++++ Data excerpts ++++

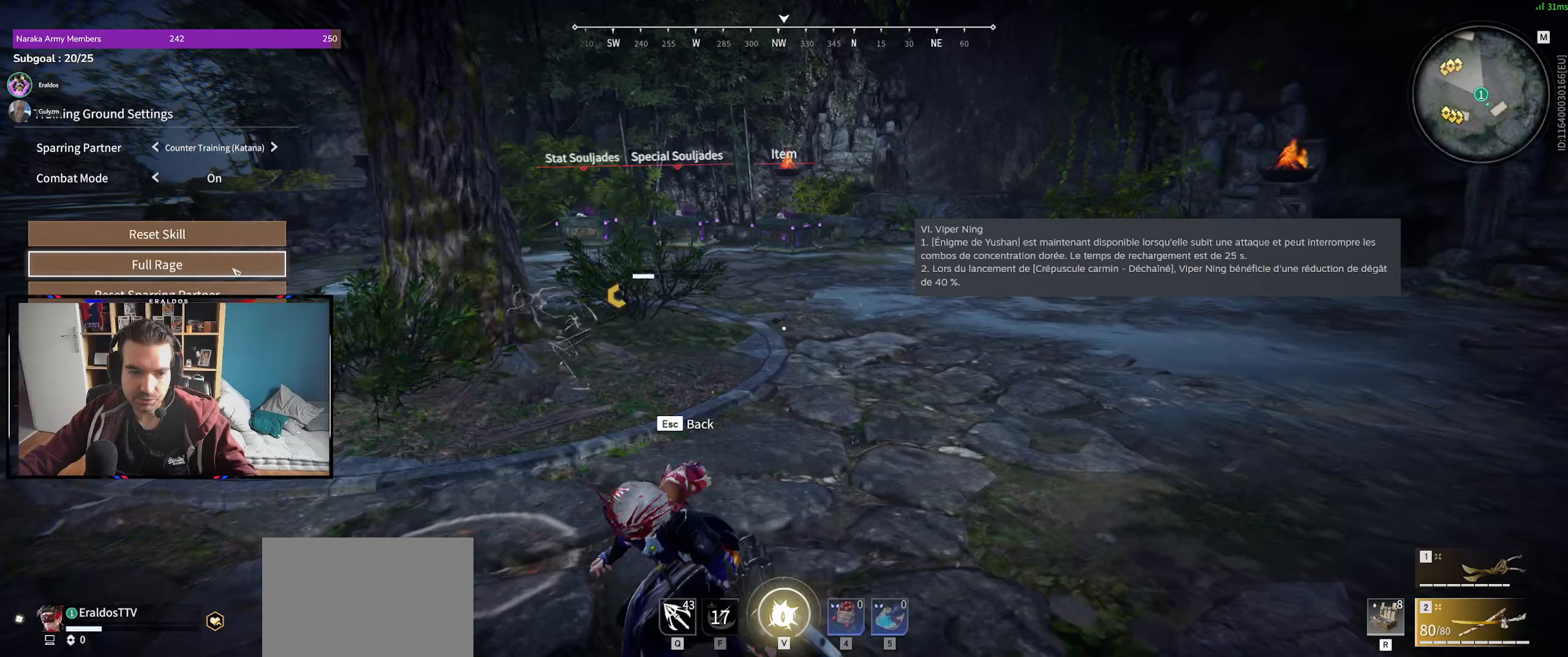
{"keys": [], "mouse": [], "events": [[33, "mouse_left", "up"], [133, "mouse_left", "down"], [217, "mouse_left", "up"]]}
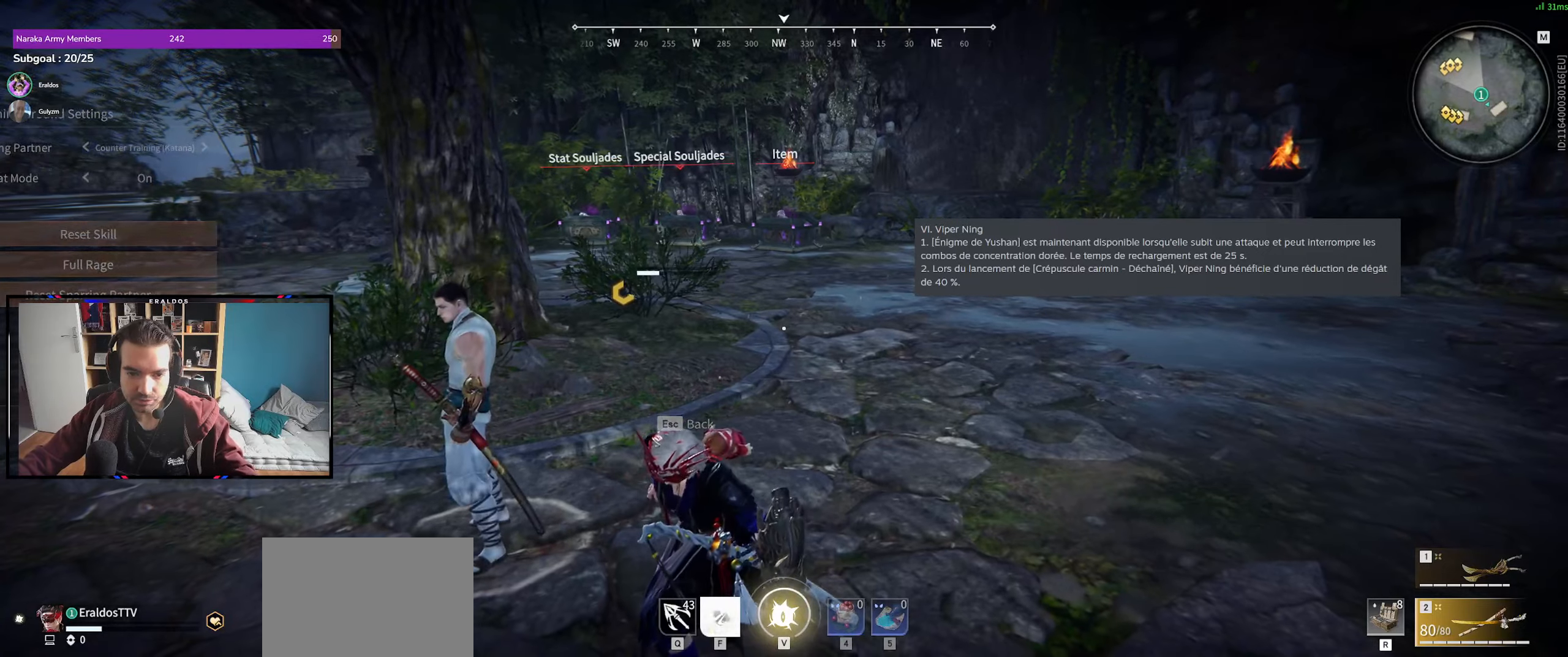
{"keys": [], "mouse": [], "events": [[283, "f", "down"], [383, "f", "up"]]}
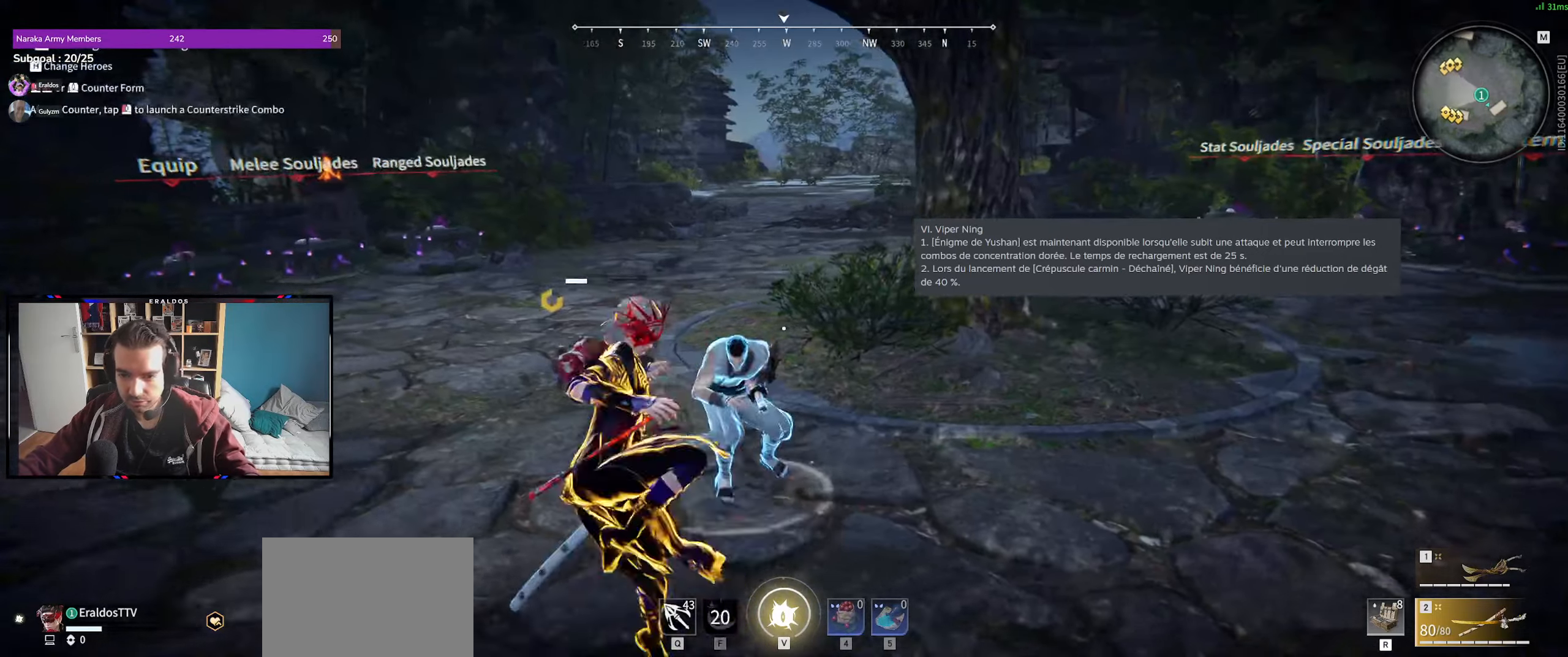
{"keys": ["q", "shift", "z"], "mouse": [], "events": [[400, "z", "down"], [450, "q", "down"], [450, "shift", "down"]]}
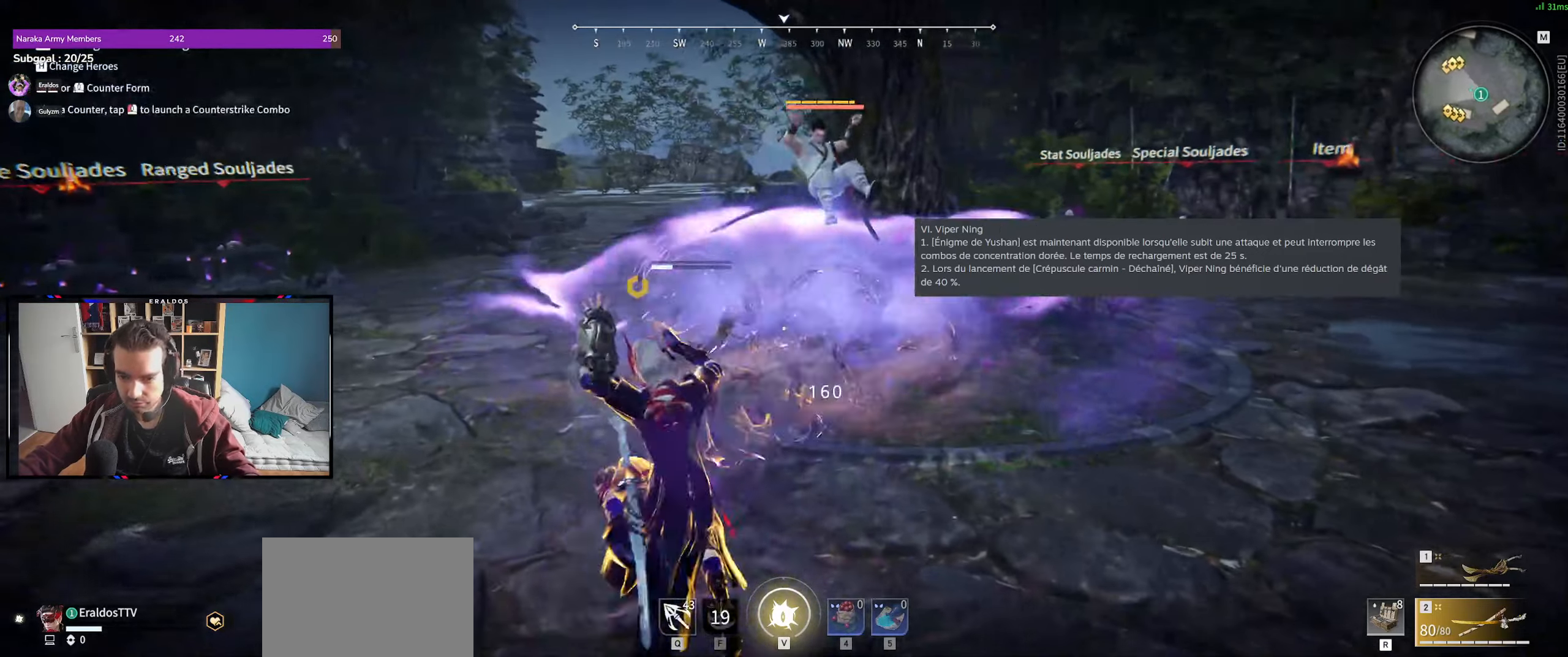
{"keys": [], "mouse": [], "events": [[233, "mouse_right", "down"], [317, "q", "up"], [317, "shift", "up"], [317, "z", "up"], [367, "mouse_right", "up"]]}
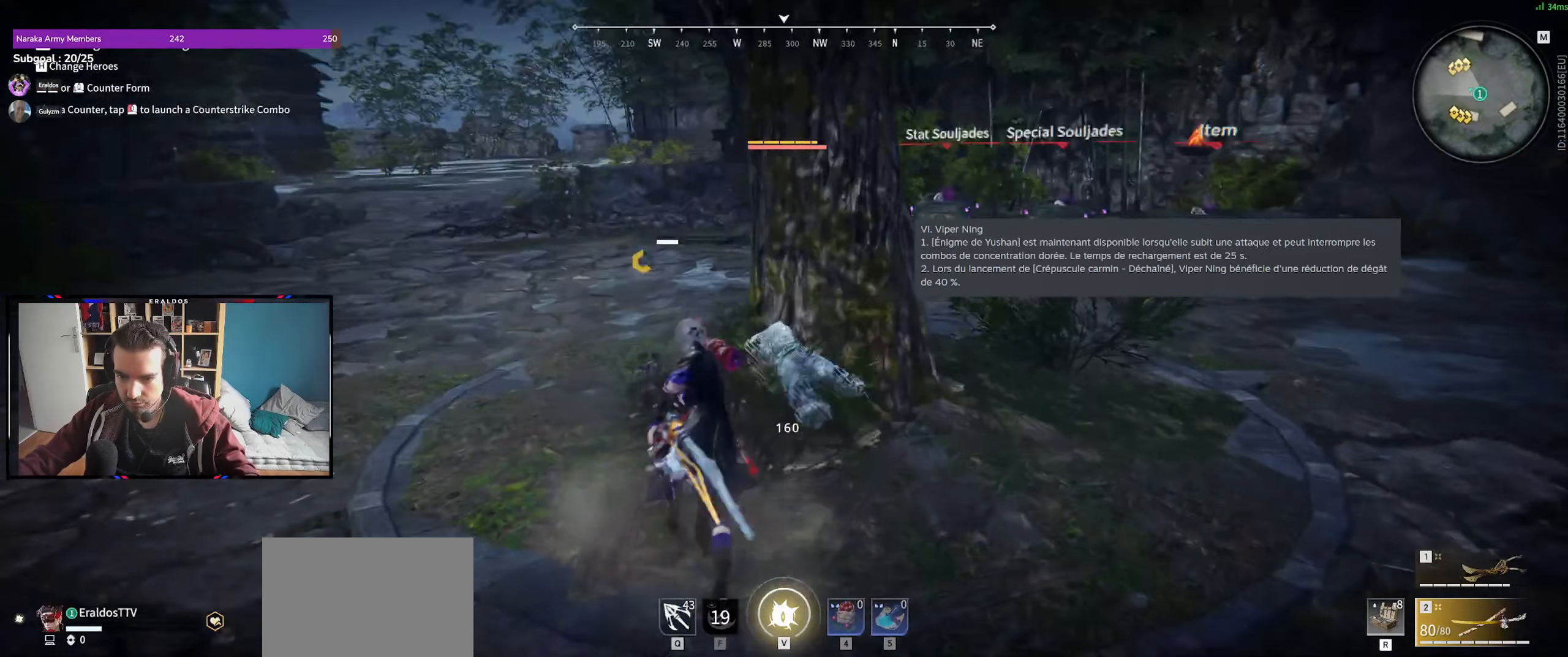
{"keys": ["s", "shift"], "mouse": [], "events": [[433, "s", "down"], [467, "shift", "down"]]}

++++

- _What is expected_
Please set down the whole listing above exactly and skip every picture.

- _Solution to the exercise_
{"keys": [], "mouse": [], "events": [[33, "mouse_left", "up"], [133, "mouse_left", "down"], [217, "mouse_left", "up"]]}
{"keys": [], "mouse": [], "events": [[283, "f", "down"], [383, "f", "up"]]}
{"keys": ["q", "shift", "z"], "mouse": [], "events": [[400, "z", "down"], [450, "q", "down"], [450, "shift", "down"]]}
{"keys": [], "mouse": [], "events": [[233, "mouse_right", "down"], [317, "q", "up"], [317, "shift", "up"], [317, "z", "up"], [367, "mouse_right", "up"]]}
{"keys": ["s", "shift"], "mouse": [], "events": [[433, "s", "down"], [467, "shift", "down"]]}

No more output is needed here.